Der neue Zugang zum Mont Saint-Michel: ein Beispiel für nachhaltigen Tourismus

JPEGDer im Watt gelegene legendäre Klosterfelsen des Mont Saint-Michel in der weiten gleichnamigen Bucht an der Grenze der Bretagne und der Normandie zieht seit jeher Bewohner der Region und Touristen in seinen Bann. Seit 1979 zum Unesco-Kulturerbe gehörend, zieht dieses Wunderwerk bis zu 3 Millionen Besucher jährlich an. Der in einer Bucht, in der Ebbe und Flut mit bis zu 13 Metern ihren höchsten Tiedenhub in ganz Europa erreichen, gelegene „Mont“ ist dabei mit dem im Jahr 709 eingeweihten ersten Kloster auch ein Ort der Erbauung und des Glaubens sowie eine Pilger-Hochburg.

Ein bedrohtes Paradies, denn aufgrund der Verlandungsgefahr wurde 2005 ein umfassendes Programm zur Neugestaltung des Mont Saint-Michel gestartet. Dieses Projekt verfolgt zwei Ziele: die Landschaft einer der schönsten Stätten der Menschheit besser zur Geltung zu bringen und die Geschichte dieses Ortes wieder neu zu beleben.

Der neue 760 Meter lange Zugang wurde am Dienstag, den 22. Juli 2014 für Fußgänger eröffnet. Die neue vom österreichischen Stararchitekten Dietmar Feichtinger entworfene Brücke wird dem internationalen Ruf des Ortes gerecht, ohne dabei das architektonische Ensemble oder die außergewöhnliche Harmonie mit der Bucht aus den Augen zu verlieren.
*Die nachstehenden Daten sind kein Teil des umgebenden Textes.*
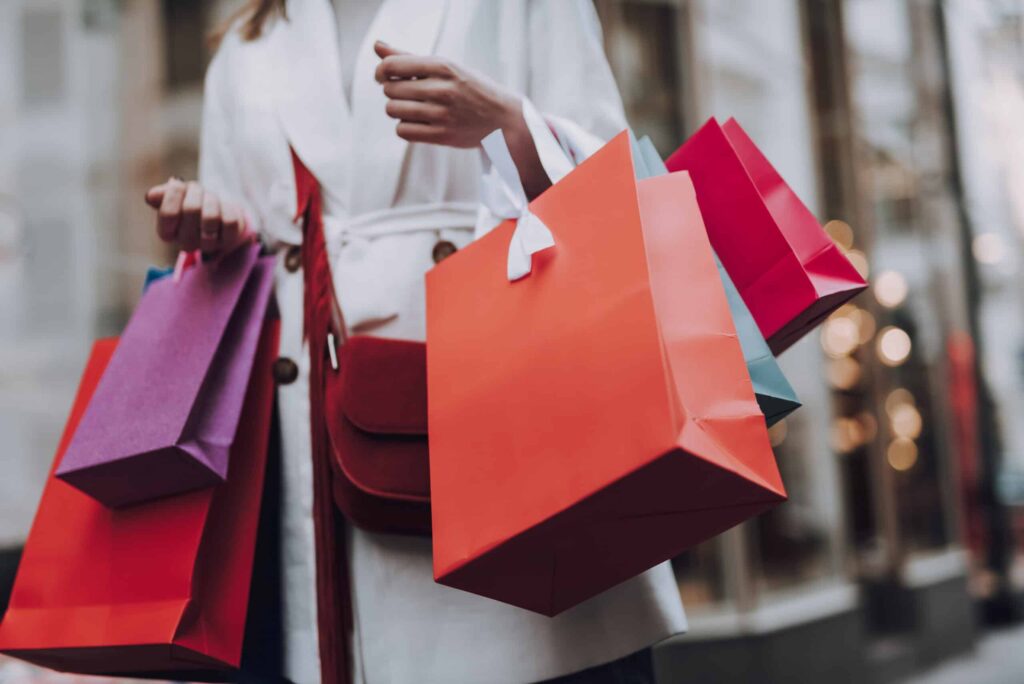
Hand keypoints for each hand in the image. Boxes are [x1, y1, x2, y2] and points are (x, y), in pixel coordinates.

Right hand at [144, 178, 249, 255]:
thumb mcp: (175, 194)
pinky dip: (228, 208)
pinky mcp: (228, 240)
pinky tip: (223, 208)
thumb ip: (163, 194)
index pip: (168, 213)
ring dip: (211, 200)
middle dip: (196, 192)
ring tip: (210, 197)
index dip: (175, 192)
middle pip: (191, 209)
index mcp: (166, 232)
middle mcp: (185, 242)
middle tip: (197, 189)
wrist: (218, 212)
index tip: (178, 185)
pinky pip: (229, 221)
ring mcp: (207, 244)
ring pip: (211, 217)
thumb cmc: (191, 201)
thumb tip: (152, 196)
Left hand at [374, 41, 520, 147]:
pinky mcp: (442, 136)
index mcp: (444, 66)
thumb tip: (377, 46)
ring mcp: (442, 114)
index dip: (381, 71)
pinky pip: (403, 131)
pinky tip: (417, 122)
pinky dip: (405, 127)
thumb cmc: (471, 88)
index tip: (384, 76)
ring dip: (397, 109)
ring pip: (393, 110)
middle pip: (390, 89)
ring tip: (412, 108)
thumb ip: (409, 57)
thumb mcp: (446, 66)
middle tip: (407, 93)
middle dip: (393, 91)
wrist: (503, 119)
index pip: (392, 66)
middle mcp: (442, 89)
Die Brücke bietet den Besuchern neue Zugangsmöglichkeiten zum „Mont“. Nun kann man die Granitinsel zu Fuß erreichen. Ab 2015, wenn die Bauarbeiten zu Ende werden. Besonders die Rückkehr zum Einsatz von Pferden in einer urbanisierten Umgebung wird von vielen als positive Entwicklung und „Rückkehr zu den Wurzeln“ wahrgenommen. Im Herbst 2014 soll die Dammstraße abgebaut werden.

Verantwortlich für das Projekt zeichnet das Unternehmen Veolia Transport, das von der Tourismuszentrale der Bucht von Saint-Michel mit dem Bau von Parkplätzen und den neuen Zugangsmöglichkeiten zum „Glaubensberg“ beauftragt worden war. Die Auflagen des Kriterienkatalogs und das Verständnis der lokalen Gegebenheiten waren dabei für das Unternehmen interessante Herausforderungen für die Entwicklung seines Know-Hows, so so Cyrille du Peloux, Generaldirektor von Véolia Transport.
Wie jede neue Initiative stößt auch dieses Projekt der Renaturierung bei manchen auf Vorbehalte. Nach Meinung einiger Experten der Touristikbranche könnte dies sogar einigen Touristen vom Besuch des Mont Saint-Michel abhalten. Aber wäre es nicht schade, allein deswegen auf den Besuch der bekanntesten französischen Insel zu verzichten?